So I have two samples, and it is currently assumed that sample 1 has a higher failure rate than sample 2. I received the data below from experiments:
p1=0.6364, n1=11, p2=0.4444, n2=18
So I constructed a confidence interval using a 5% significance level which yielded -0.114 to 0.498.
So based on this confidence interval, can I conclude that p1 > p2 ?
Is there a better way to verify this claim with the data that I have, I was going to try a one tailed hypothesis test, but I've never done one where the null hypothesis is not p1-p2=0?
Thanks in advance for any help or advice you can provide!
From Sample 1, you have $X_1 = 7$ failures among $n_1 = 11$ items, and from Sample 2, you have $X_2 = 8$ failures among $n_2 = 18$ items. You wish to test the null hypothesis $H_0: p_1 = p_2$ against the one-sided alternative $H_a: p_1 > p_2$ at the 5% level of significance.
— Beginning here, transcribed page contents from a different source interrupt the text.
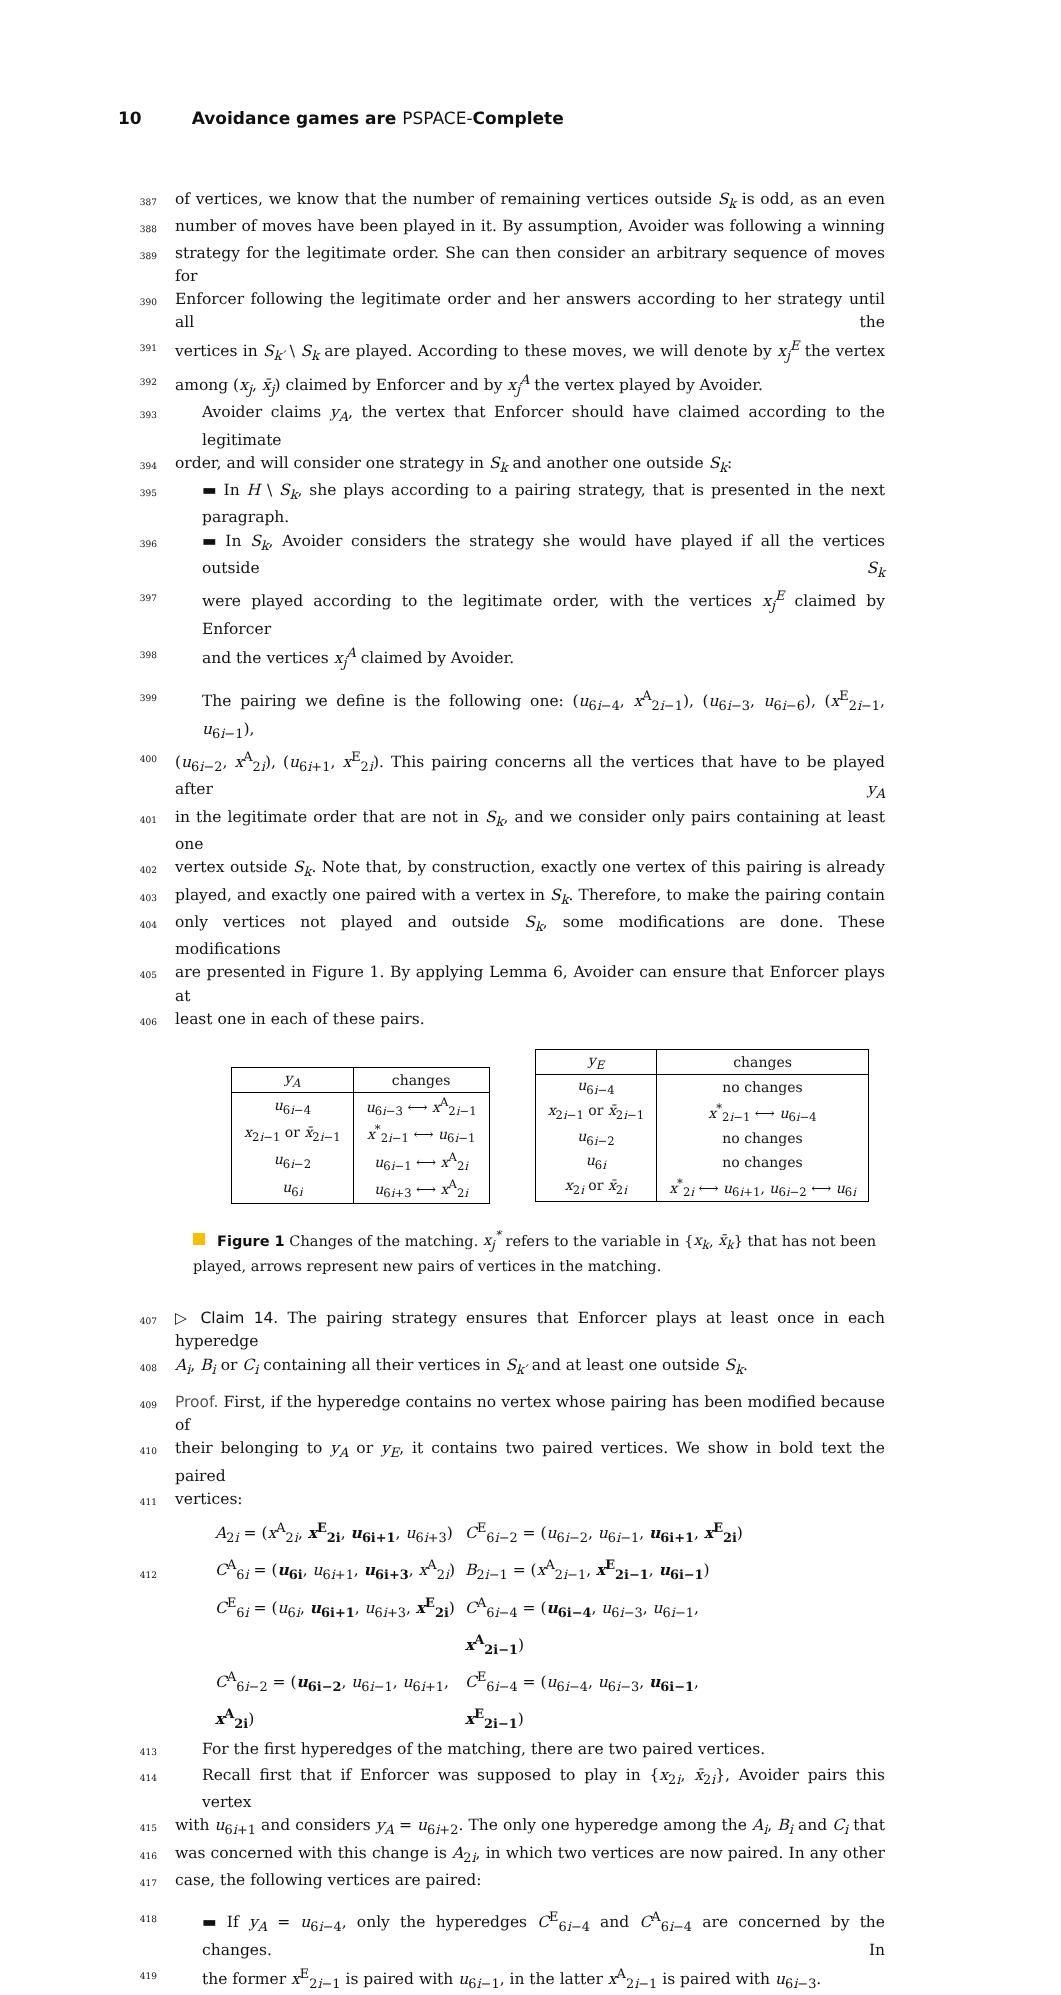10 Avoidance games are PSPACE- Complete
387
of vertices, we know that the number of remaining vertices outside S<sub>k</sub> is odd, as an even
388
number of moves have been played in it. By assumption, Avoider was following a winning
389
strategy for the legitimate order. She can then consider an arbitrary sequence of moves for
390
Enforcer following the legitimate order and her answers according to her strategy until all the
391
vertices in S<sub>k′</sub> \ S<sub>k</sub> are played. According to these moves, we will denote by x<sub>j</sub><sup>E</sup> the vertex
392
among (x<sub>j</sub>, x̄<sub>j</sub>) claimed by Enforcer and by x<sub>j</sub><sup>A</sup> the vertex played by Avoider.
393
Avoider claims y<sub>A</sub>, the vertex that Enforcer should have claimed according to the legitimate
394
order, and will consider one strategy in S<sub>k</sub> and another one outside S<sub>k</sub>:
395
▬ In H \ S<sub>k</sub>, she plays according to a pairing strategy, that is presented in the next paragraph.
396
▬ In S<sub>k</sub>, Avoider considers the strategy she would have played if all the vertices outside S<sub>k</sub>
397
were played according to the legitimate order, with the vertices x<sub>j</sub><sup>E</sup> claimed by Enforcer
398
and the vertices x<sub>j</sub><sup>A</sup> claimed by Avoider.
399
The pairing we define is the following one: (u<sub>6i−4</sub>, x<sup>A</sup><sub>2i−1</sub>), (u<sub>6i−3</sub>, u<sub>6i−6</sub>), (x<sup>E</sup><sub>2i−1</sub>, u<sub>6i−1</sub>),
400
(u<sub>6i−2</sub>, x<sup>A</sup><sub>2i</sub>), (u<sub>6i+1</sub>, x<sup>E</sup><sub>2i</sub>). This pairing concerns all the vertices that have to be played after y<sub>A</sub>
401
in the legitimate order that are not in S<sub>k</sub>, and we consider only pairs containing at least one
402
vertex outside S<sub>k</sub>. Note that, by construction, exactly one vertex of this pairing is already
403
played, and exactly one paired with a vertex in S<sub>k</sub>. Therefore, to make the pairing contain
404
only vertices not played and outside S<sub>k</sub>, some modifications are done. These modifications
405
are presented in Figure 1. By applying Lemma 6, Avoider can ensure that Enforcer plays at
406
least one in each of these pairs.
| y<sub>A</sub> | changes |
| --- | --- |
| u<sub>6i−4</sub> | u<sub>6i−3</sub> ⟷ x<sup>A</sup><sub>2i−1</sub> |
| x<sub>2i−1</sub> or x̄<sub>2i−1</sub> | x<sup>*</sup><sub>2i−1</sub> ⟷ u<sub>6i−1</sub> |
| u<sub>6i−2</sub> | u<sub>6i−1</sub> ⟷ x<sup>A</sup><sub>2i</sub> |
| u<sub>6i</sub> | u<sub>6i+3</sub> ⟷ x<sup>A</sup><sub>2i</sub> |
| y<sub>E</sub> | changes |
| --- | --- |
| u<sub>6i−4</sub> | no changes |
| x<sub>2i−1</sub> or x̄<sub>2i−1</sub> | x<sup>*</sup><sub>2i−1</sub> ⟷ u<sub>6i−4</sub> |
| u<sub>6i−2</sub> | no changes |
| u<sub>6i</sub> | no changes |
| x<sub>2i</sub> or x̄<sub>2i</sub> | x<sup>*</sup><sub>2i</sub> ⟷ u<sub>6i+1</sub>, u<sub>6i−2</sub> ⟷ u<sub>6i</sub> |
Figure 1 Changes of the matching. x<sub>j</sub><sup>*</sup> refers to the variable in {x<sub>k</sub>, x̄<sub>k</sub>} that has not been played, arrows represent new pairs of vertices in the matching.
407
▷ Claim 14. The pairing strategy ensures that Enforcer plays at least once in each hyperedge
408
A<sub>i</sub>, B<sub>i</sub> or C<sub>i</sub> containing all their vertices in S<sub>k′</sub> and at least one outside S<sub>k</sub>.
409
Proof. First, if the hyperedge contains no vertex whose pairing has been modified because of
410
their belonging to y<sub>A</sub> or y<sub>E</sub>, it contains two paired vertices. We show in bold text the paired
411
vertices:
412
A<sub>2i</sub> = (x<sup>A</sup><sub>2i</sub>, x<sup>E</sup><sub>2i</sub>, u<sub>6i+1</sub>, u<sub>6i+3</sub>)
C<sup>E</sup><sub>6i−2</sub> = (u<sub>6i−2</sub>, u<sub>6i−1</sub>, u<sub>6i+1</sub>, x<sup>E</sup><sub>2i</sub>)
C<sup>A</sup><sub>6i</sub> = (u<sub>6i</sub>, u<sub>6i+1</sub>, u<sub>6i+3</sub>, x<sup>A</sup><sub>2i</sub>)
B<sub>2i−1</sub> = (x<sup>A</sup><sub>2i−1</sub>, x<sup>E</sup><sub>2i−1</sub>, u<sub>6i−1</sub>)
C<sup>E</sup><sub>6i</sub> = (u<sub>6i</sub>, u<sub>6i+1</sub>, u<sub>6i+3</sub>, x<sup>E</sup><sub>2i</sub>)
C<sup>A</sup><sub>6i−4</sub> = (u<sub>6i−4</sub>, u<sub>6i−3</sub>, u<sub>6i−1</sub>, x<sup>A</sup><sub>2i−1</sub>)
C<sup>A</sup><sub>6i−2</sub> = (u<sub>6i−2</sub>, u<sub>6i−1</sub>, u<sub>6i+1</sub>, x<sup>A</sup><sub>2i</sub>)
C<sup>E</sup><sub>6i−4</sub> = (u<sub>6i−4</sub>, u<sub>6i−3</sub>, u<sub>6i−1</sub>, x<sup>E</sup><sub>2i−1</sub>)
413
For the first hyperedges of the matching, there are two paired vertices.
414
Recall first that if Enforcer was supposed to play in {x<sub>2i</sub>, x̄<sub>2i</sub>}, Avoider pairs this vertex
415
with u<sub>6i+1</sub> and considers y<sub>A</sub> = u<sub>6i+2</sub>. The only one hyperedge among the A<sub>i</sub>, B<sub>i</sub> and C<sub>i</sub> that
416
was concerned with this change is A<sub>2i</sub>, in which two vertices are now paired. In any other
417
case, the following vertices are paired:
418
▬ If y<sub>A</sub> = u<sub>6i−4</sub>, only the hyperedges C<sup>E</sup><sub>6i−4</sub> and C<sup>A</sup><sub>6i−4</sub> are concerned by the changes. In
419
the former x<sup>E</sup><sub>2i−1</sub> is paired with u<sub>6i−1</sub>, in the latter x<sup>A</sup><sub>2i−1</sub> is paired with u<sub>6i−3</sub>.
While it is true that estimated failure fraction $\hat p_1 = X_1/n_1 = 0.6364$ from the first sample is greater than the the estimated failure fraction $\hat p_2 = 0.4444$ from the second sample, your question is whether the first estimate is significantly larger in a statistical sense.
Because you are doing a one-sided test, this might be decided by looking at a one-sided 95% confidence interval, but not directly by looking at a two-sided confidence interval. Maybe it is better for you to do a one-sided test.
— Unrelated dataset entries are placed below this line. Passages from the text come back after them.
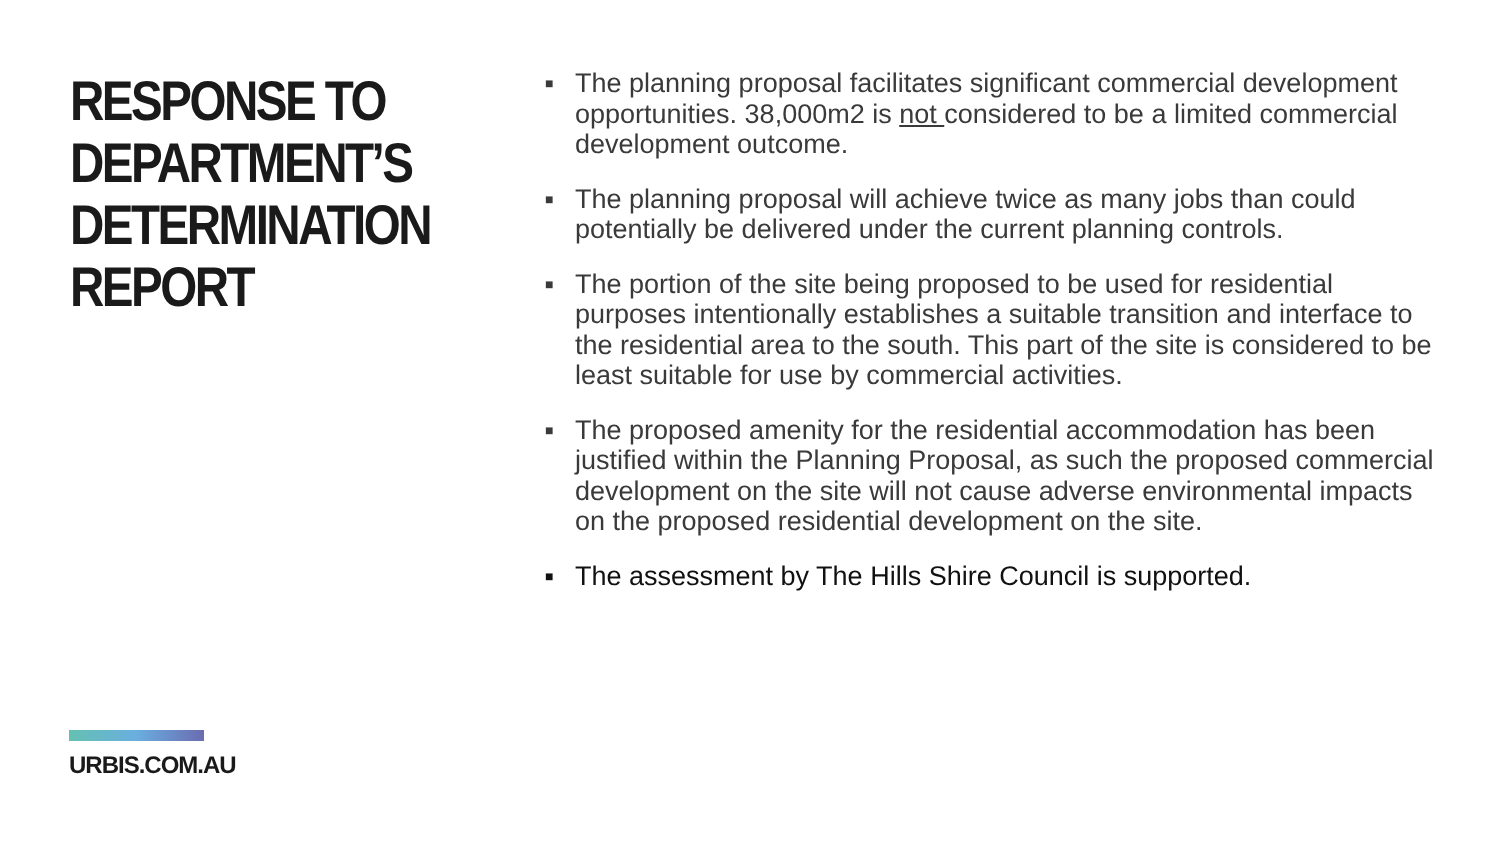RESPONSE TO
DEPARTMENT’S
DETERMINATION
REPORT
■ The planning proposal facilitates significant commercial development opportunities. 38,000m2 is not considered to be a limited commercial development outcome.
■ The planning proposal will achieve twice as many jobs than could potentially be delivered under the current planning controls.
■ The portion of the site being proposed to be used for residential purposes intentionally establishes a suitable transition and interface to the residential area to the south. This part of the site is considered to be least suitable for use by commercial activities.
■ The proposed amenity for the residential accommodation has been justified within the Planning Proposal, as such the proposed commercial development on the site will not cause adverse environmental impacts on the proposed residential development on the site.
■ The assessment by The Hills Shire Council is supported.
URBIS.COM.AU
The test statistic is $$Z = \frac{\hat p_1 - \hat p_2}{\sqrt{\hat p(1- \hat p)/n}},$$ were $n = n_1 + n_2$ and $\hat p = (X_1 + X_2)/n.$ You will reject $H_0$ at the 5% level, if $Z > 1.645.$ [You can find this formula in statistics texts and online at in the NIST Engineering Handbook.]
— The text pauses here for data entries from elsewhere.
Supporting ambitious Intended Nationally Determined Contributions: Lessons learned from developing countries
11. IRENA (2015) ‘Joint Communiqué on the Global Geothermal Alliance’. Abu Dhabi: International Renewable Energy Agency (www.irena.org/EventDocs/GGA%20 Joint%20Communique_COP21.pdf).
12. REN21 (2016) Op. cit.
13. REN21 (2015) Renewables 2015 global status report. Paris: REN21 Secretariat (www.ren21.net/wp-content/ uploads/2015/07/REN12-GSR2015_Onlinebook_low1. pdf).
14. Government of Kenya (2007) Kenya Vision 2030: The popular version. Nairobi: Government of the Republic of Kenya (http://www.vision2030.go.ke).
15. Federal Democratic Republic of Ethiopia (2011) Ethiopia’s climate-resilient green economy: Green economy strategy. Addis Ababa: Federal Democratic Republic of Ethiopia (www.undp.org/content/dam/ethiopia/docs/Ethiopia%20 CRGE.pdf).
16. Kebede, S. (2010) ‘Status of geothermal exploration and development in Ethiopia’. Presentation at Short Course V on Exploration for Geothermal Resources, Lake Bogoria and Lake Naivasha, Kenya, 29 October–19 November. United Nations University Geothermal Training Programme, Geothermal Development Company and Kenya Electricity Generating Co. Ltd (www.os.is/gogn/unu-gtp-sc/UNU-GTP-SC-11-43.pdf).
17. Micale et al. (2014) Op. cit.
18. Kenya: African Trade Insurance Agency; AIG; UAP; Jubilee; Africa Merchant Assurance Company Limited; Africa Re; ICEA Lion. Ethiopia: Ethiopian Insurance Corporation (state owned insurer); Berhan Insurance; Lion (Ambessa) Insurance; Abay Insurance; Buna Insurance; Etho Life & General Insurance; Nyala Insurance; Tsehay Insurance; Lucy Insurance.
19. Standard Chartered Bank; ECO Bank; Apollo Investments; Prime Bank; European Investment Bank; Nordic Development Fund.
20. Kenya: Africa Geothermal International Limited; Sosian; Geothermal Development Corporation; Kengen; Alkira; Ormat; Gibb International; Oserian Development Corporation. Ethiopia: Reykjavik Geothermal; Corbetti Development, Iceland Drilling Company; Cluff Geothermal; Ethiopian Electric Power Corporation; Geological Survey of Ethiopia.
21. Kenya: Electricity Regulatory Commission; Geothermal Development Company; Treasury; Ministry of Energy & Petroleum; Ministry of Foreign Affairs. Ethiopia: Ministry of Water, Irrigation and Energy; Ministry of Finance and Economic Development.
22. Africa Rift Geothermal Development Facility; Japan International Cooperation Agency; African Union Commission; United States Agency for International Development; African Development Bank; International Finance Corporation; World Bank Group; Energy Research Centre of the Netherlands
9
Here is printout from Minitab 17 statistical software that shows the computation, and provides some additional information.
Notice that $Z = 1.00 < 1.645,$ so you do not reject $H_0.$ Your data are consistent with equal failure proportions in the two populations. The P-value is $P(Z > 1.00) = 0.158.$ You could have rejected $H_0$ if the P-value were smaller than 5%.
This test uses a normal approximation to the binomial, which may not be exactly accurate for sample sizes as small as $n_1 = 11$ and $n_2 = 18.$ However, the result is nowhere near the 'borderline' between rejecting and not, so an error in the normal approximation is not likely to have made a difference in your decision not to reject.